### Your task
Please quote everything from "Thu Jul 1 16:03:18" down to "only one node?" in the forum post below about DRBD failing to start under Pacemaker.

### Excerpt to read
-=-=-
[Pacemaker] pacemaker fails to start drbd using ocf:linbit:drbd

Thu Jul 1 16:03:18 UTC 2010

Hi Bart,
.
Just some more thoughts:

Are you sure that drbd was really stopped? 
Does this error also happen after a clean restart (without drbd starting 
at runlevel), i.e. "lsmod | grep drbd"  without results?
How long does it take if you setup drbd (attach,syncer,connect,primary) 
manually? 
What happens when you start openais on only one node?

The syncer rate seems a bit high to me (
http://www.drbd.org/users-guide/s-configure-syncer-rate.html#eq-syncer-rate-example1
), but that should not be the problem.
-=-=-
### Supplied data
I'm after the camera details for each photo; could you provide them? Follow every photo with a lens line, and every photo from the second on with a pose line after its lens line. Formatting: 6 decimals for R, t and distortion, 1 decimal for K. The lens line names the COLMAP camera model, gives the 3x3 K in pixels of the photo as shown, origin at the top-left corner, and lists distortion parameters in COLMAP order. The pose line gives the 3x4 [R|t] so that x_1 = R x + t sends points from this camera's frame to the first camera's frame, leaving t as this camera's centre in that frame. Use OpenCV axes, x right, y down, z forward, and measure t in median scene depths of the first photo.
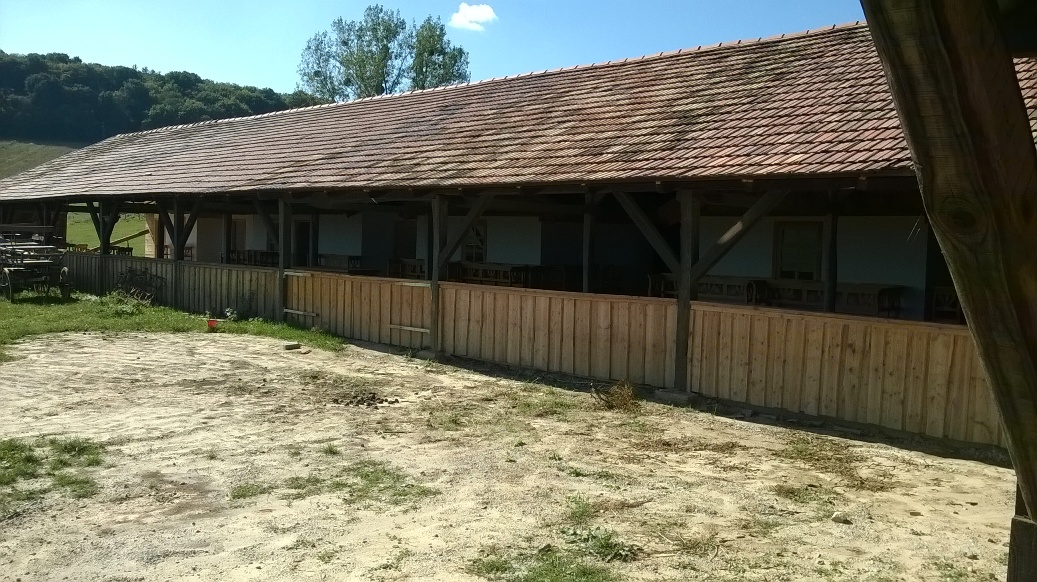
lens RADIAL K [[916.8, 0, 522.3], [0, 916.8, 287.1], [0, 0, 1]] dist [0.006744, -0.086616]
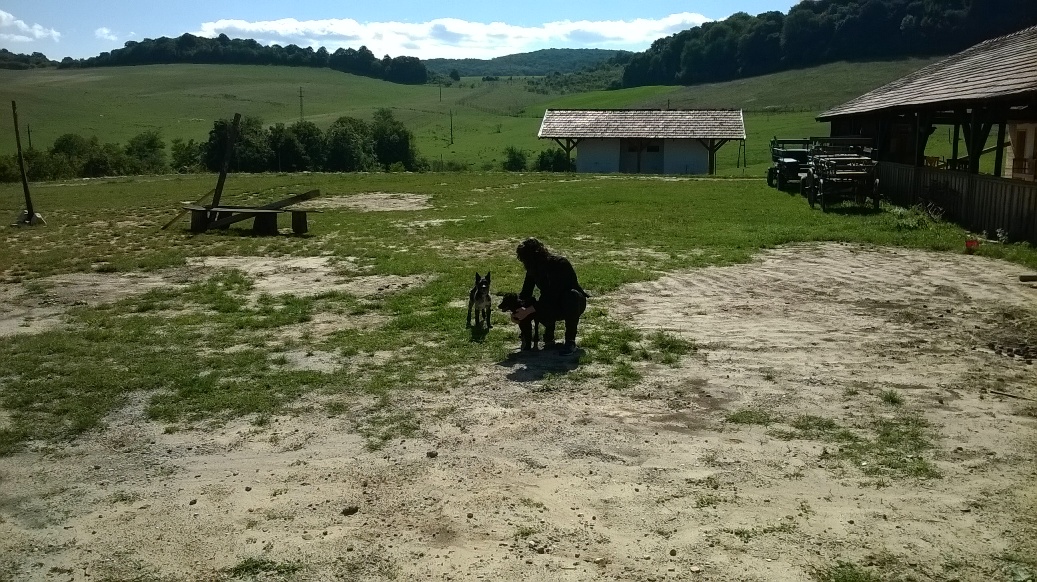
-=-=-
### Task response
Thu Jul 1 16:03:18 UTC 2010

Hi Bart,
.
Just some more thoughts:

Are you sure that drbd was really stopped? 
Does this error also happen after a clean restart (without drbd starting 
at runlevel), i.e. "lsmod | grep drbd"  without results?
How long does it take if you setup drbd (attach,syncer,connect,primary) 
manually? 
What happens when you start openais on only one node?